● **MATERIALS PROVIDED**
++++++++++
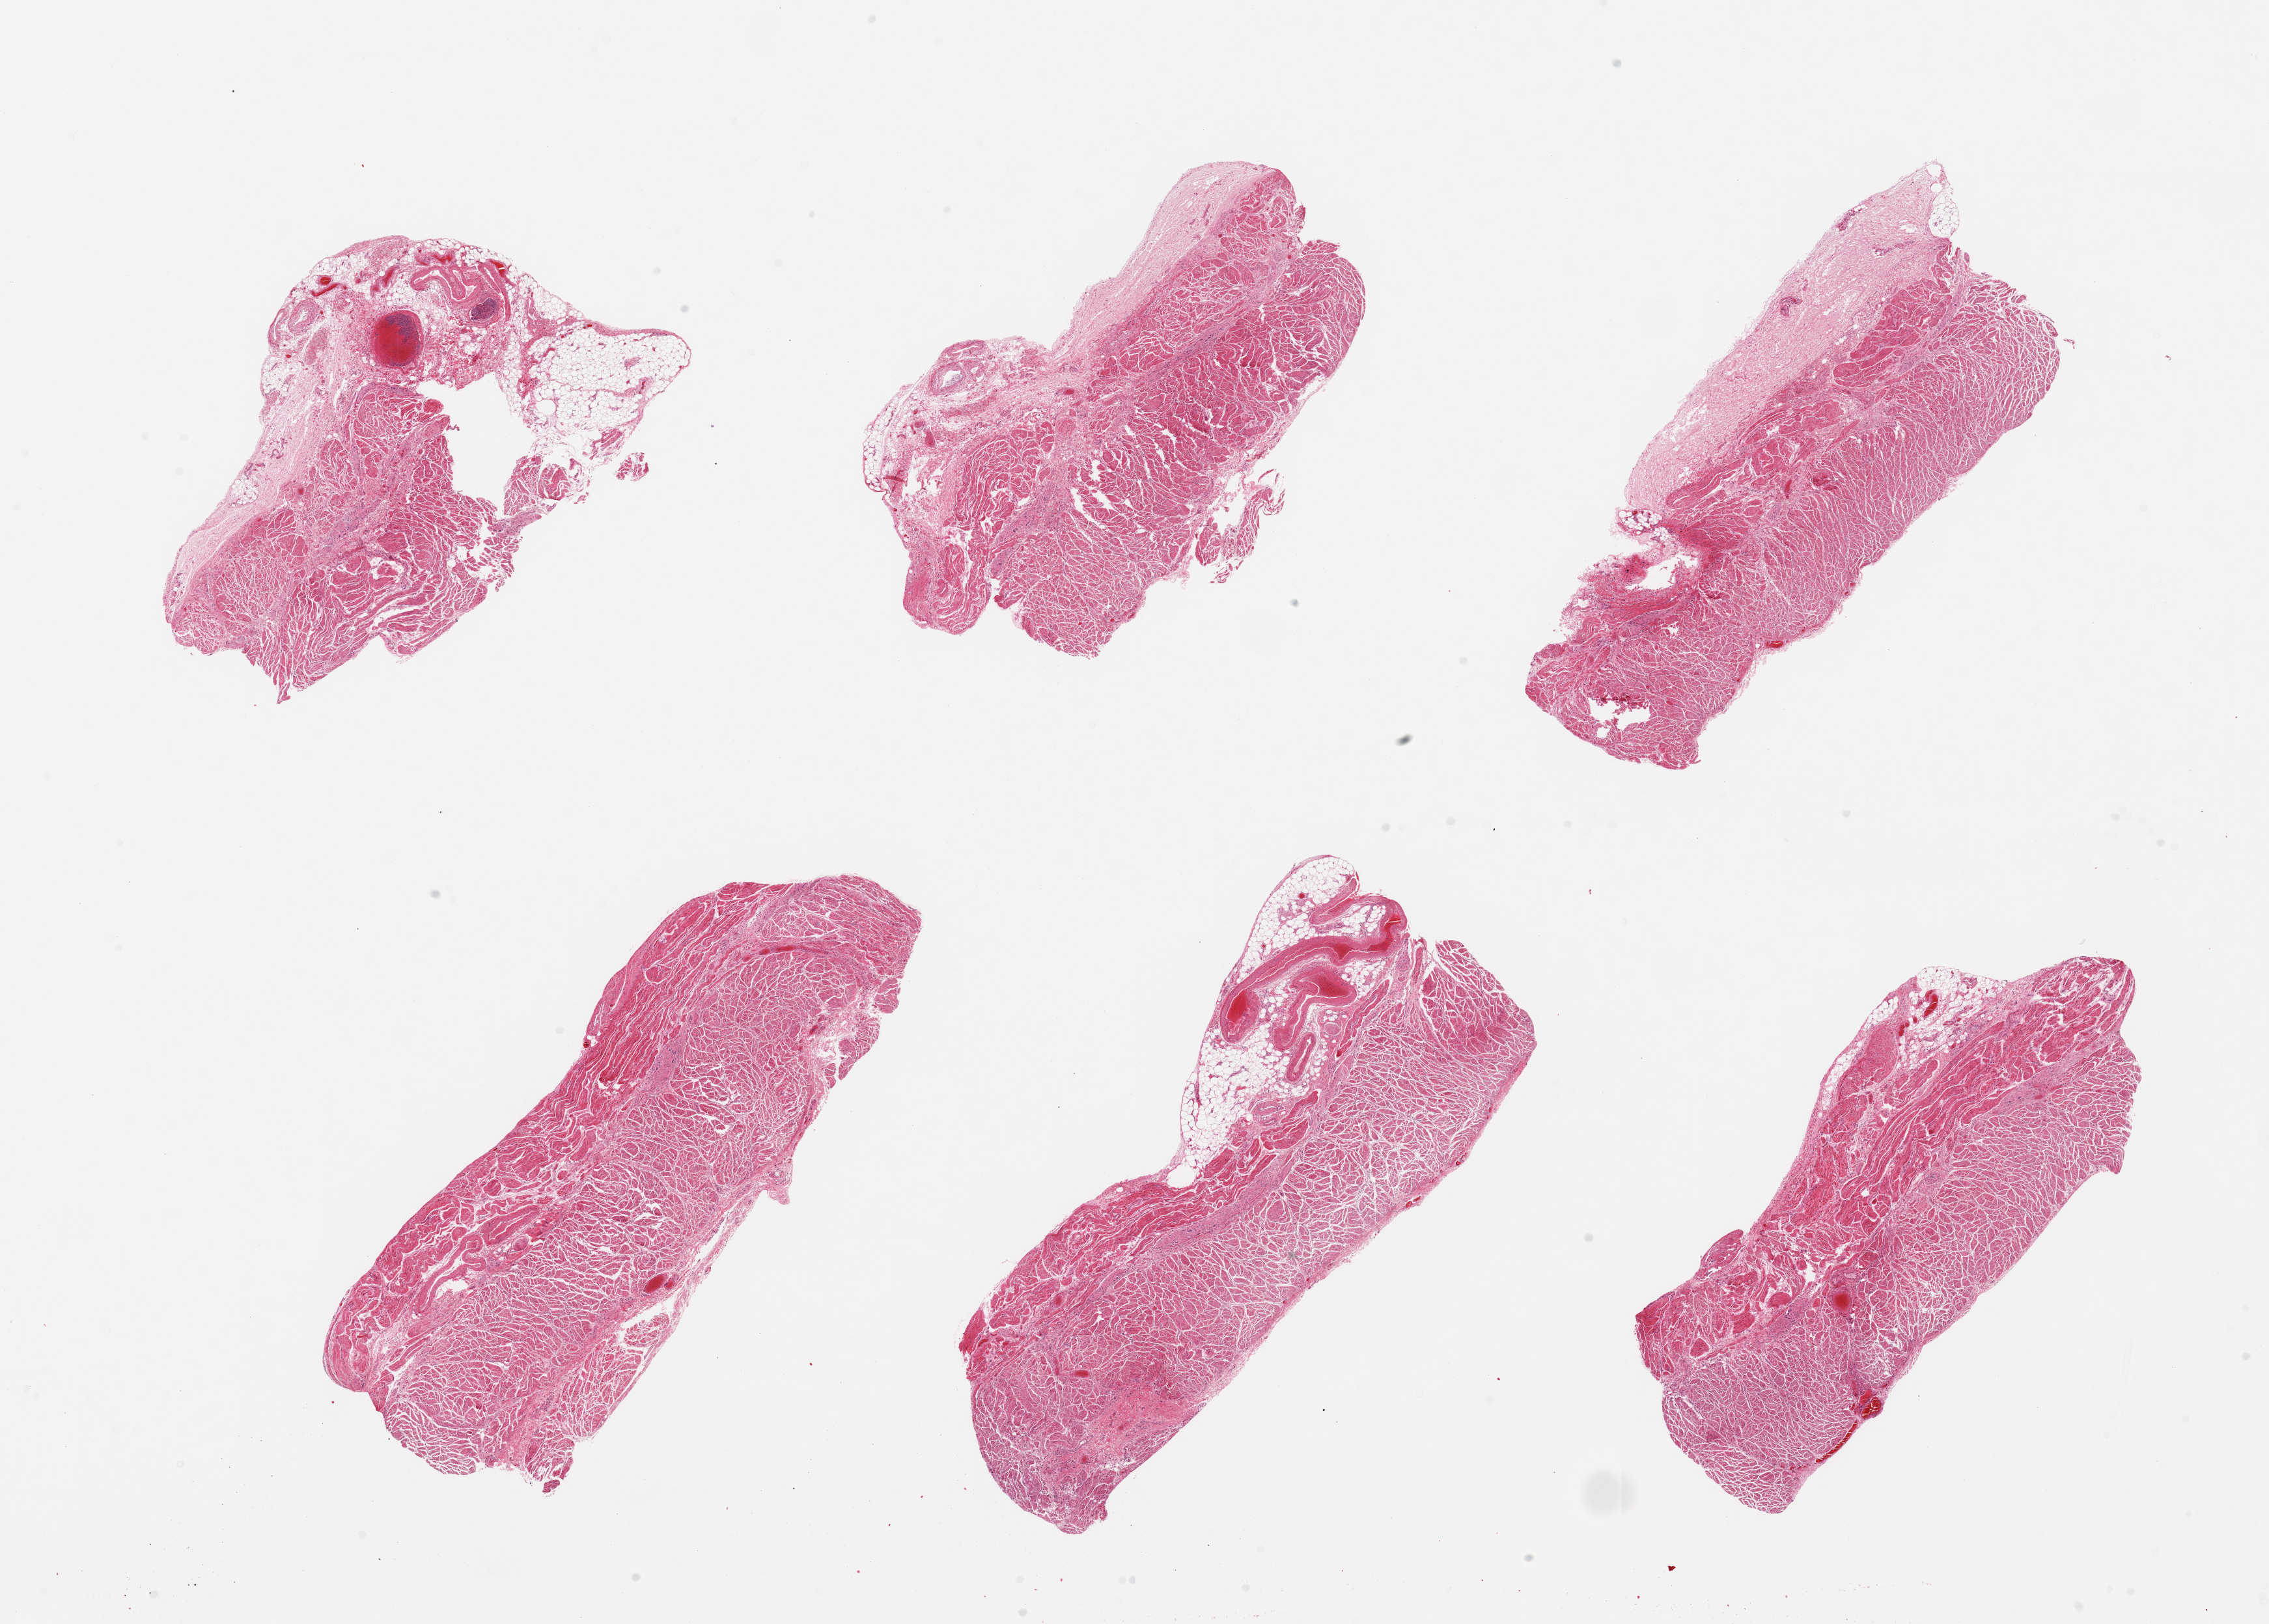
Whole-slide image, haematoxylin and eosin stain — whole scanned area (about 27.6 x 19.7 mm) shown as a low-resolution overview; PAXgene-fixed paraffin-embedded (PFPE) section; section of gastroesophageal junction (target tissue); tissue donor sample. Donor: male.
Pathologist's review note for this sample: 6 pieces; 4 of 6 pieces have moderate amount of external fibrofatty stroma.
++++++++++
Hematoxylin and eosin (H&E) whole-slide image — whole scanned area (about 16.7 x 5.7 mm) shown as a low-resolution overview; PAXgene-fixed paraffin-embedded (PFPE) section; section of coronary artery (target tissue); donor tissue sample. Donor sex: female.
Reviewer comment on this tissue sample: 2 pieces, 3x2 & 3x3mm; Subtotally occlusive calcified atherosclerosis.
++++++++++
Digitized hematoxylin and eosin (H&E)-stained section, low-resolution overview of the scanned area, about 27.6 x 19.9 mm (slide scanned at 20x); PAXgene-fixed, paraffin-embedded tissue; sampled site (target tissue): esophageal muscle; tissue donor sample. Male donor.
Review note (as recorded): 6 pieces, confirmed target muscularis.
++++++++++
● **WHAT THIS TASK INVOLVES**
Your answer should reproduce each line of the listing that holds the word "overview".

● **ANSWER FOR THIS EXERCISE**
Whole-slide image, haematoxylin and eosin stain — whole scanned area (about 27.6 x 19.7 mm) shown as a low-resolution overview; PAXgene-fixed paraffin-embedded (PFPE) section; section of gastroesophageal junction (target tissue); tissue donor sample. Donor: male.
Hematoxylin and eosin (H&E) whole-slide image — whole scanned area (about 16.7 x 5.7 mm) shown as a low-resolution overview; PAXgene-fixed paraffin-embedded (PFPE) section; section of coronary artery (target tissue); donor tissue sample. Donor sex: female.
Digitized hematoxylin and eosin (H&E)-stained section, low-resolution overview of the scanned area, about 27.6 x 19.9 mm (slide scanned at 20x); PAXgene-fixed, paraffin-embedded tissue; sampled site (target tissue): esophageal muscle; tissue donor sample. Male donor.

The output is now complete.